==== Record set ====
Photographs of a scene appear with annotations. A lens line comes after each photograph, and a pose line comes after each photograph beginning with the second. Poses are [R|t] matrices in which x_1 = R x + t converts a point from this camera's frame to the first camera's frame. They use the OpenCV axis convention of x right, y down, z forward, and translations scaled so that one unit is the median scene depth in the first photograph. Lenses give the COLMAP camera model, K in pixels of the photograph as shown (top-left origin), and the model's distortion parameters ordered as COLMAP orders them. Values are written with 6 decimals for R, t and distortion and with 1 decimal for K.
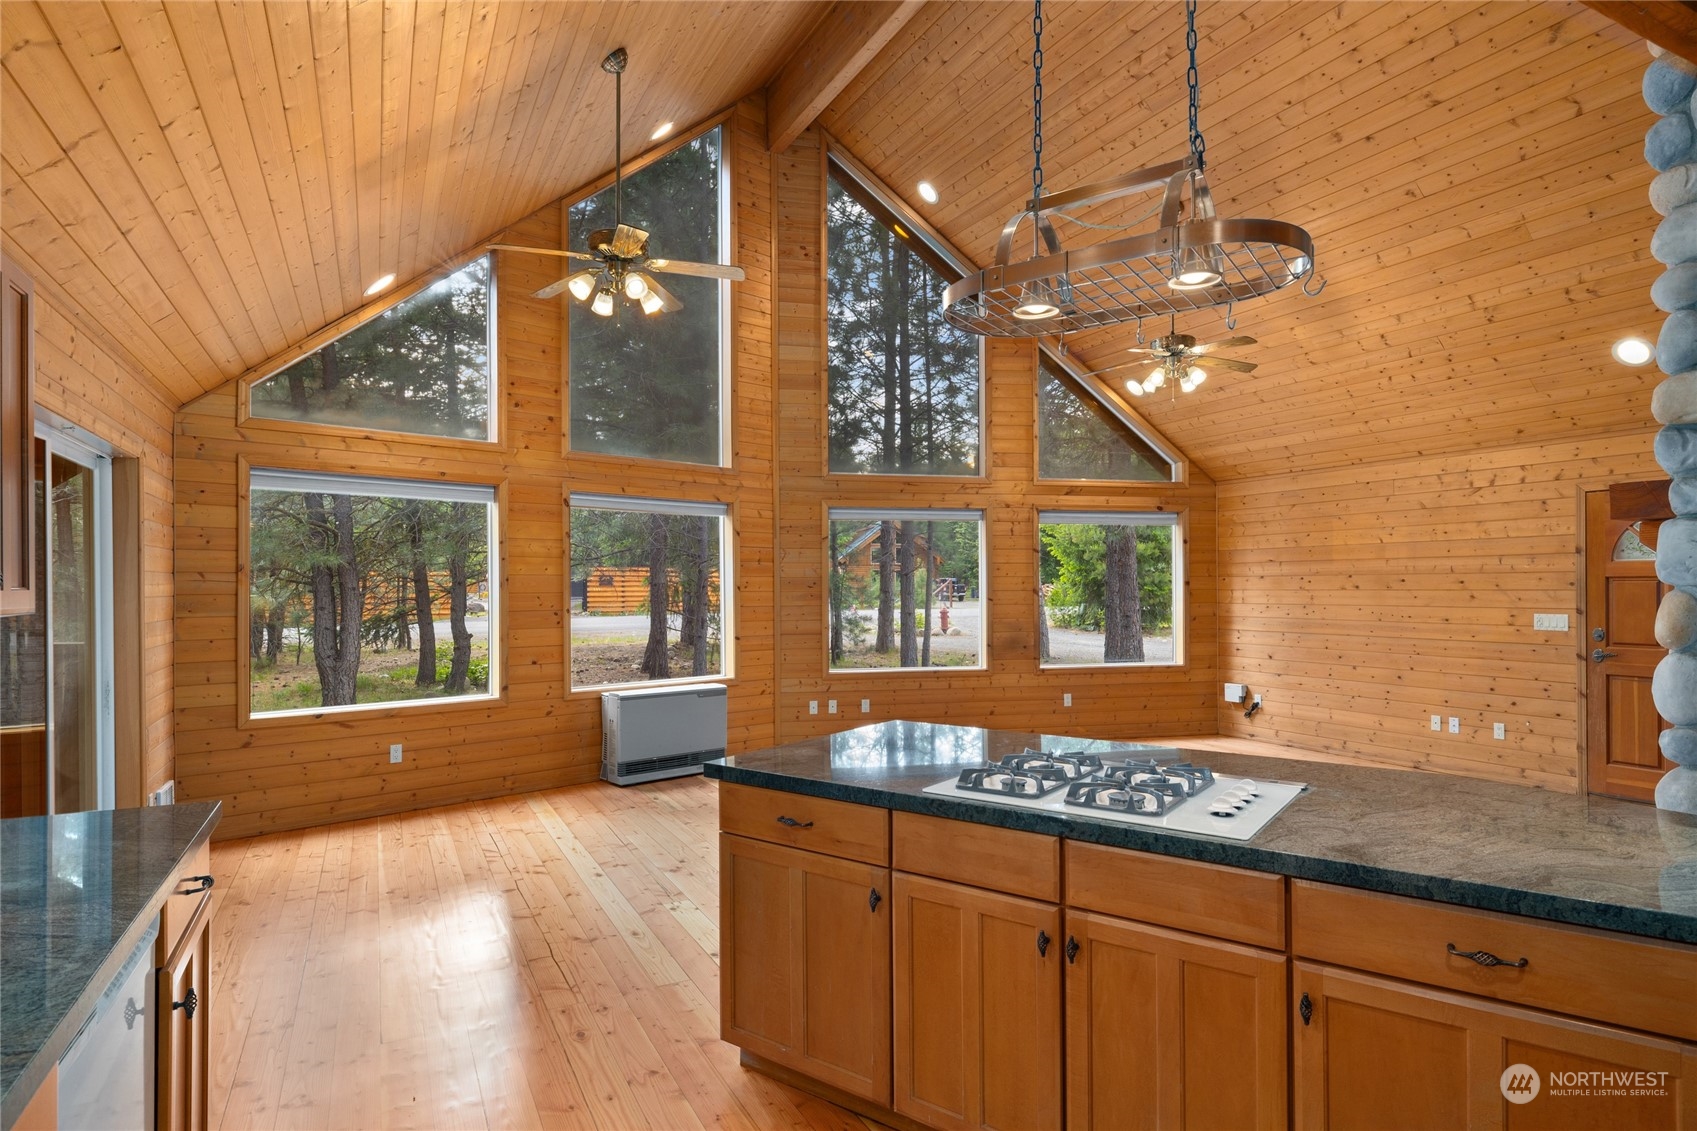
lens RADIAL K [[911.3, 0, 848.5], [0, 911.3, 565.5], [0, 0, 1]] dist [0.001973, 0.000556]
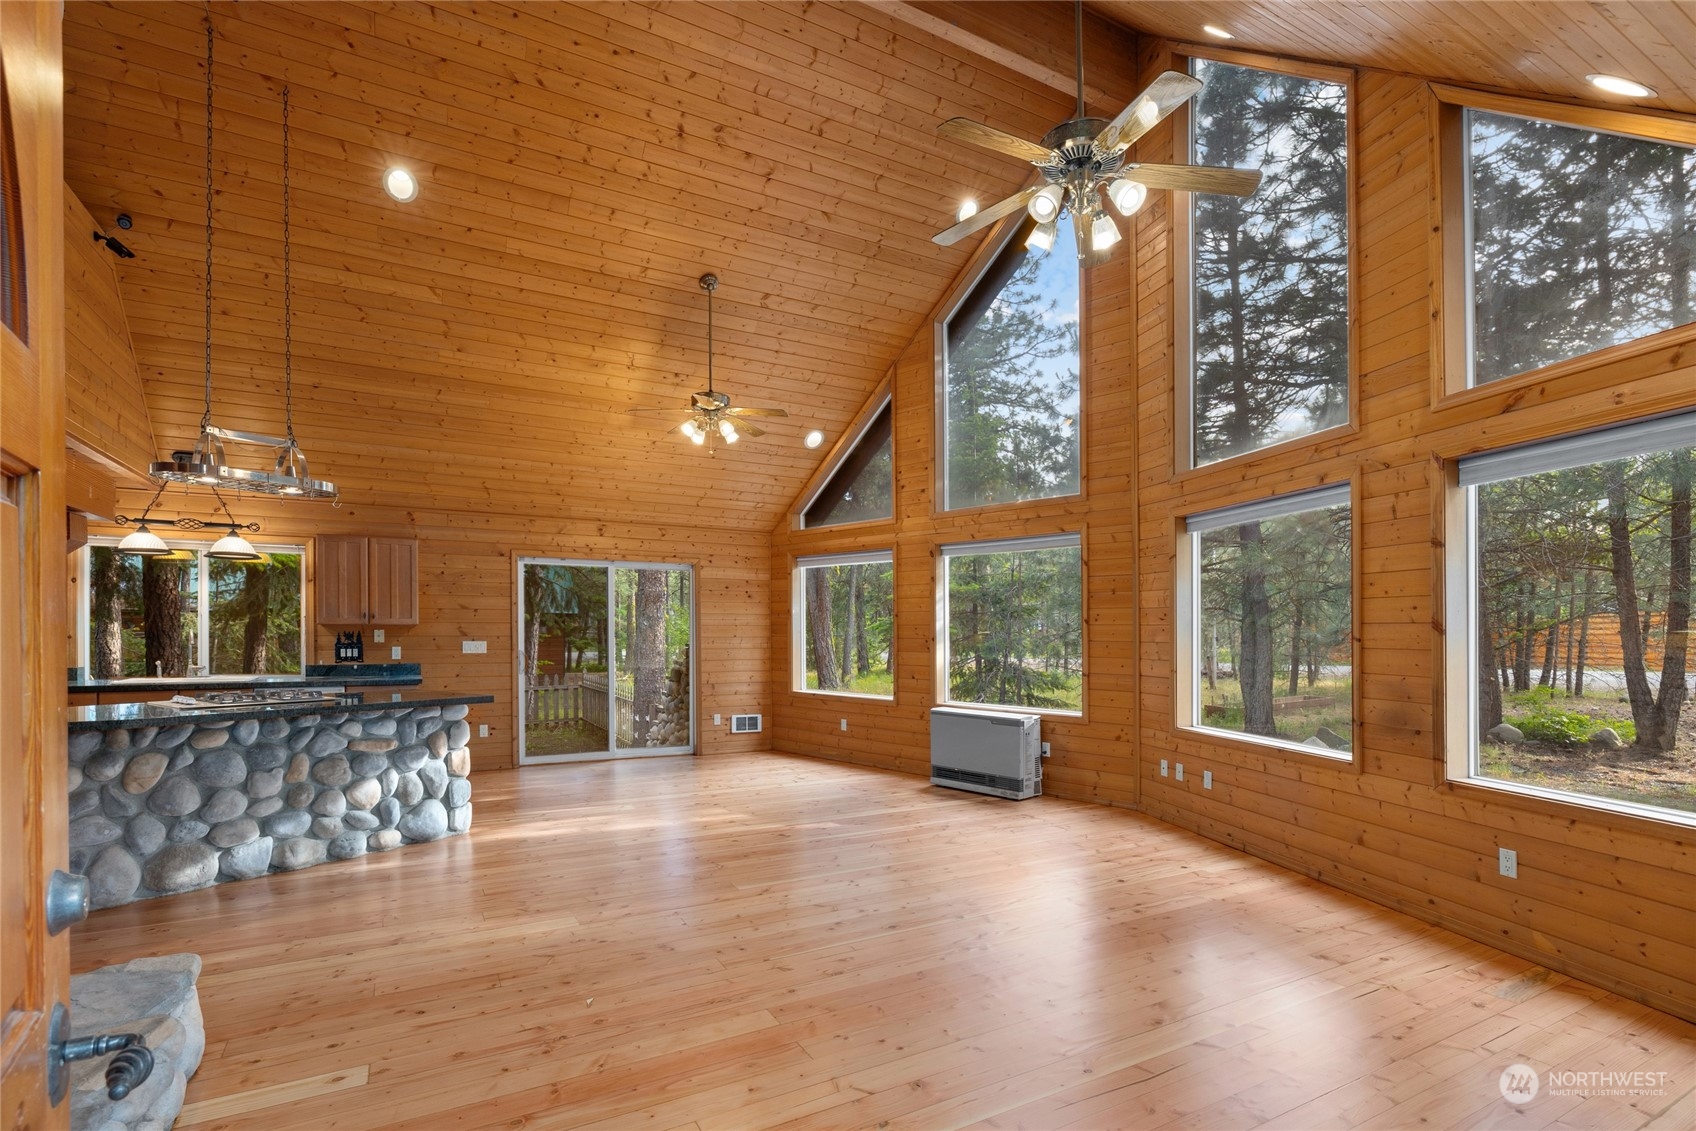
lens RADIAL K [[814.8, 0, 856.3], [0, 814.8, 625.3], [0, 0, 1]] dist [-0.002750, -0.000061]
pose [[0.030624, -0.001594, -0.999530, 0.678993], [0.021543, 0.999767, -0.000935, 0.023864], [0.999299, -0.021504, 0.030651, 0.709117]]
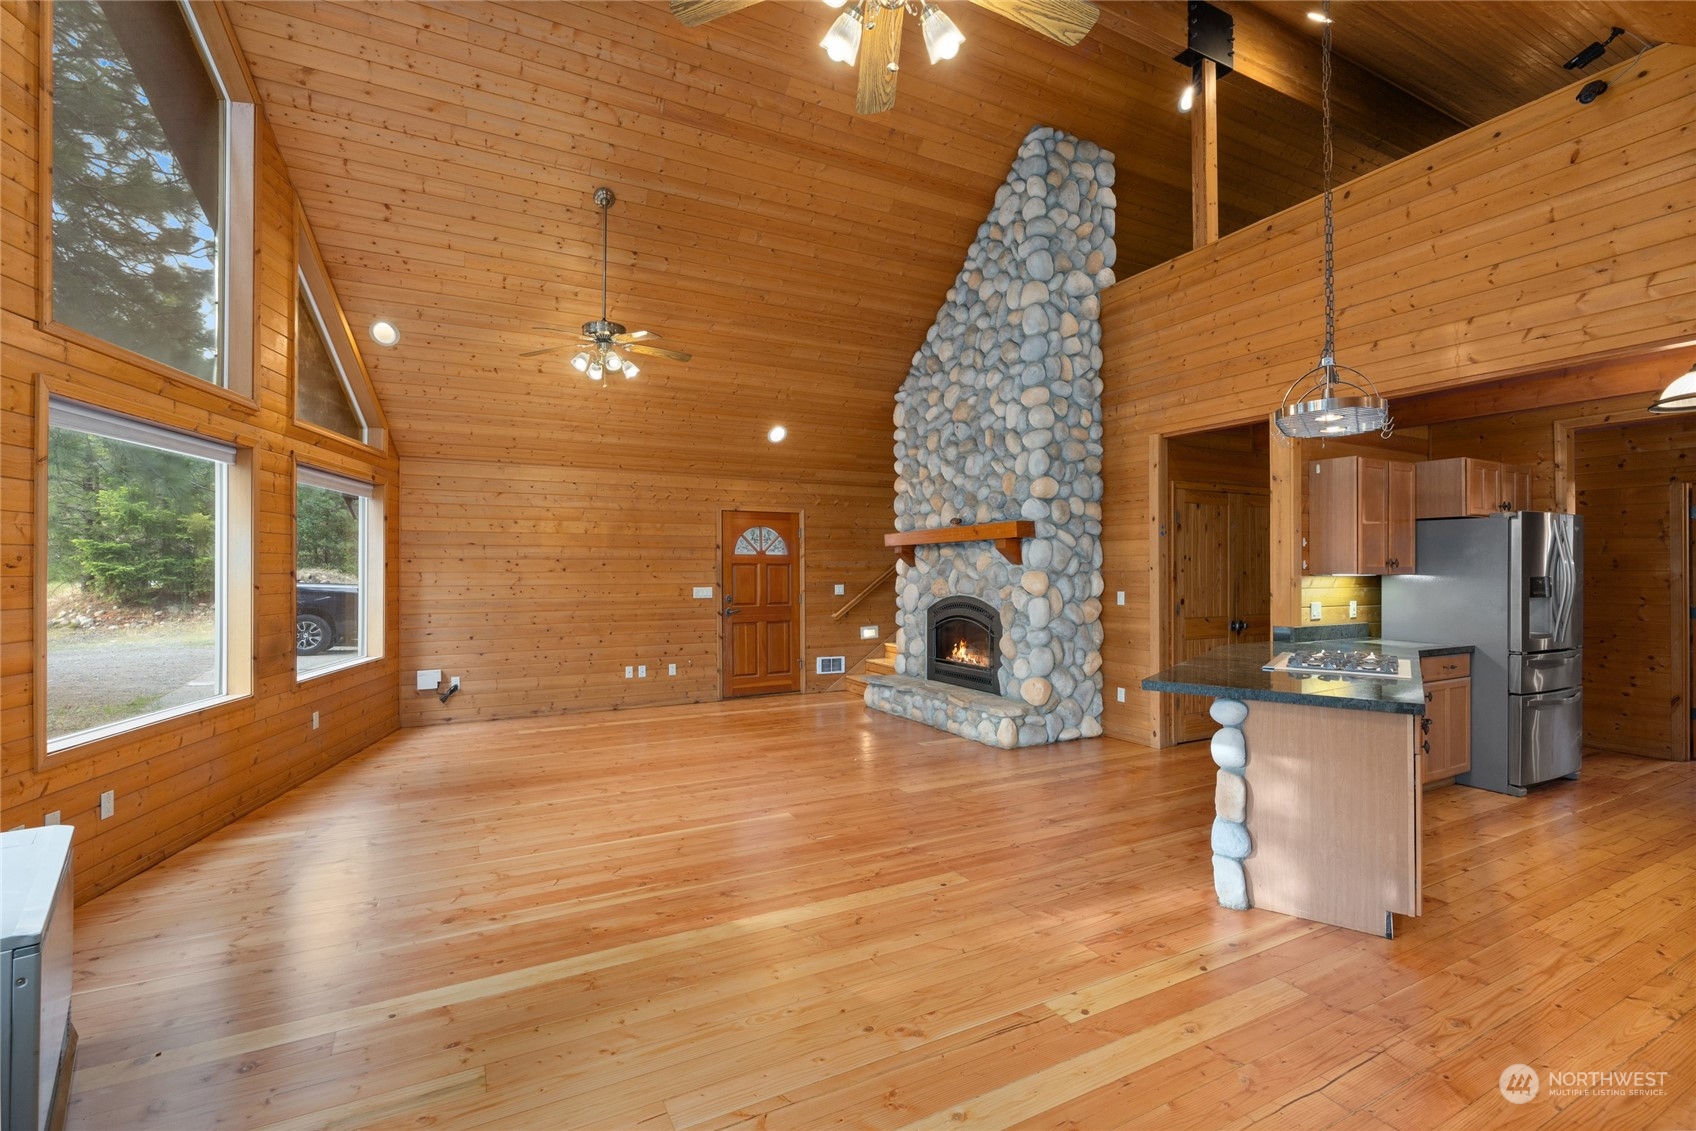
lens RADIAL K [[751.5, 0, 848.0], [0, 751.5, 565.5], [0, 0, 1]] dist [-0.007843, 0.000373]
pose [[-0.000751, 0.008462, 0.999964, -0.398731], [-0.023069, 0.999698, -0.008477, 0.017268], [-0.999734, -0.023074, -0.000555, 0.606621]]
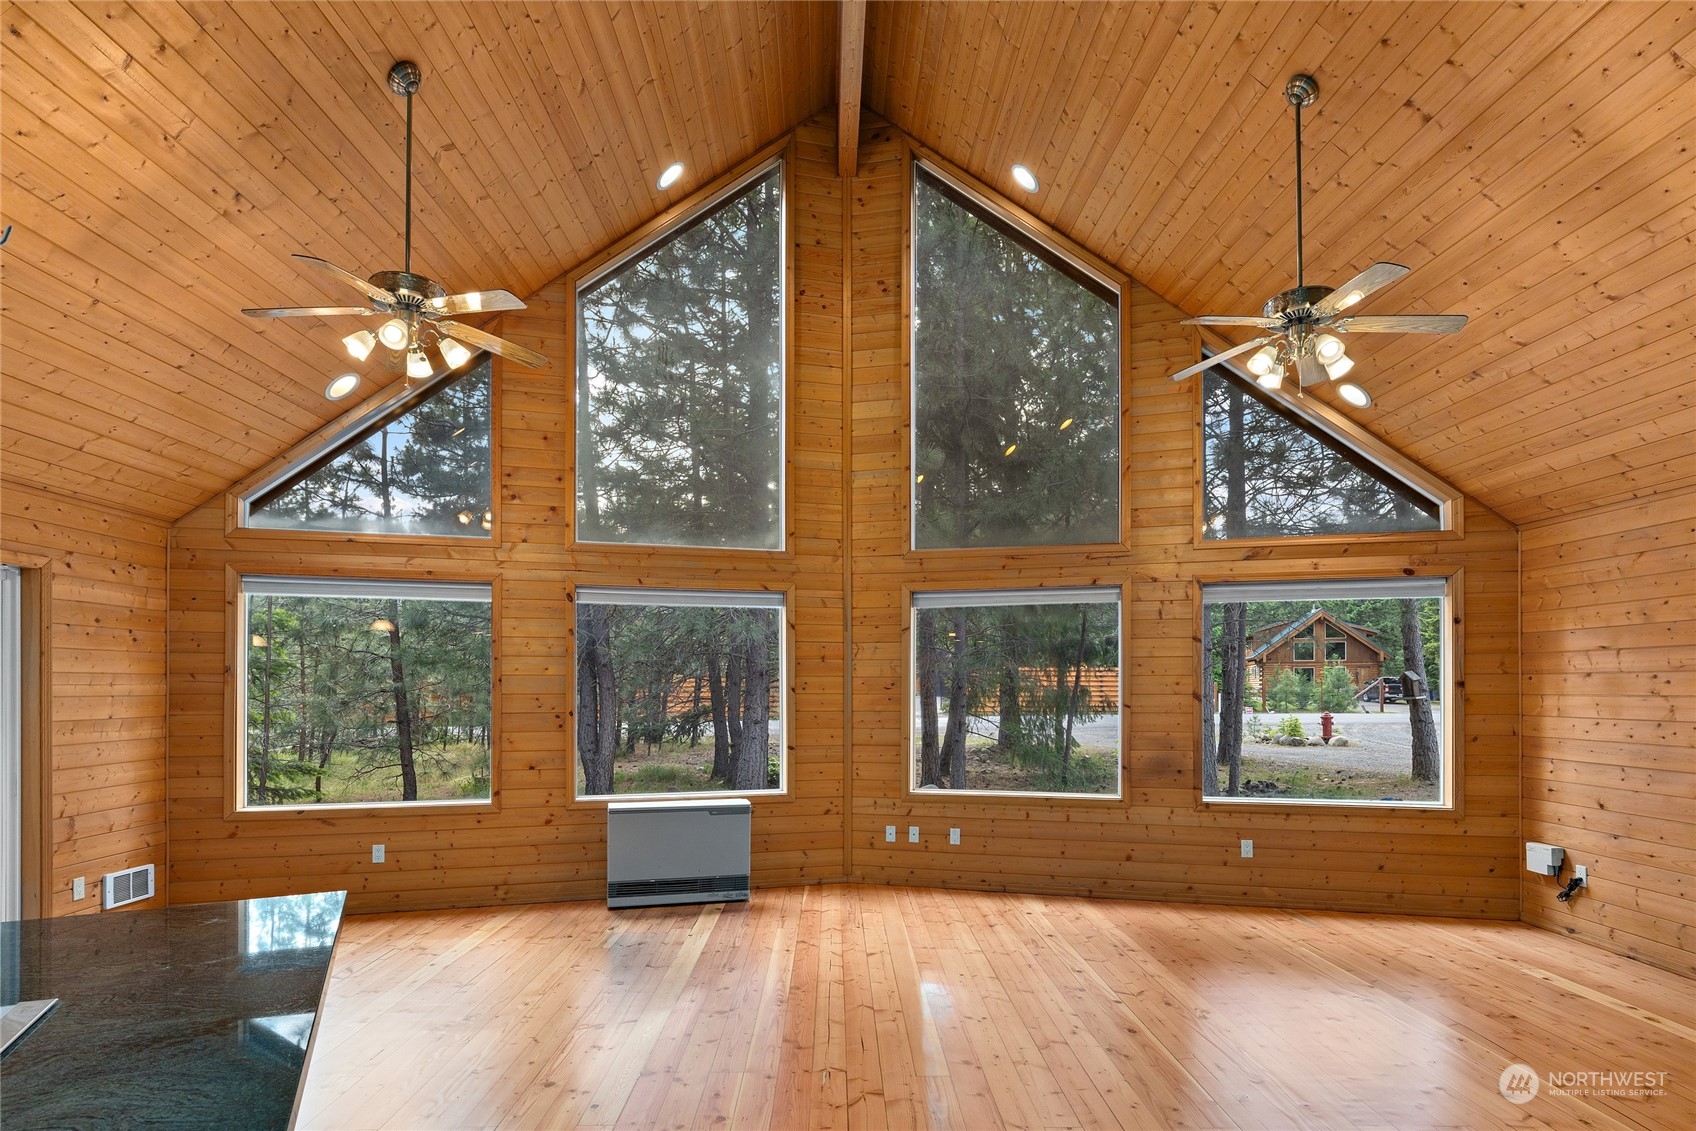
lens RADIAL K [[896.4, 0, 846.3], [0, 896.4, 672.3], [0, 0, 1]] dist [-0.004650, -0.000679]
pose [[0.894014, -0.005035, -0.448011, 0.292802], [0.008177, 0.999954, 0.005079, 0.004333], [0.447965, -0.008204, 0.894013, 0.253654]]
====
Problem to work on>
Write out each entry word for word, images excluded.

Task result>
Photographs of a scene appear with annotations. A lens line comes after each photograph, and a pose line comes after each photograph beginning with the second. Poses are [R|t] matrices in which x_1 = R x + t converts a point from this camera's frame to the first camera's frame. They use the OpenCV axis convention of x right, y down, z forward, and translations scaled so that one unit is the median scene depth in the first photograph. Lenses give the COLMAP camera model, K in pixels of the photograph as shown (top-left origin), and the model's distortion parameters ordered as COLMAP orders them. Values are written with 6 decimals for R, t and distortion and with 1 decimal for K.
lens RADIAL K [[911.3, 0, 848.5], [0, 911.3, 565.5], [0, 0, 1]] dist [0.001973, 0.000556]
lens RADIAL K [[814.8, 0, 856.3], [0, 814.8, 625.3], [0, 0, 1]] dist [-0.002750, -0.000061]
pose [[0.030624, -0.001594, -0.999530, 0.678993], [0.021543, 0.999767, -0.000935, 0.023864], [0.999299, -0.021504, 0.030651, 0.709117]]
lens RADIAL K [[751.5, 0, 848.0], [0, 751.5, 565.5], [0, 0, 1]] dist [-0.007843, 0.000373]
pose [[-0.000751, 0.008462, 0.999964, -0.398731], [-0.023069, 0.999698, -0.008477, 0.017268], [-0.999734, -0.023074, -0.000555, 0.606621]]
lens RADIAL K [[896.4, 0, 846.3], [0, 896.4, 672.3], [0, 0, 1]] dist [-0.004650, -0.000679]
pose [[0.894014, -0.005035, -0.448011, 0.292802], [0.008177, 0.999954, 0.005079, 0.004333], [0.447965, -0.008204, 0.894013, 0.253654]]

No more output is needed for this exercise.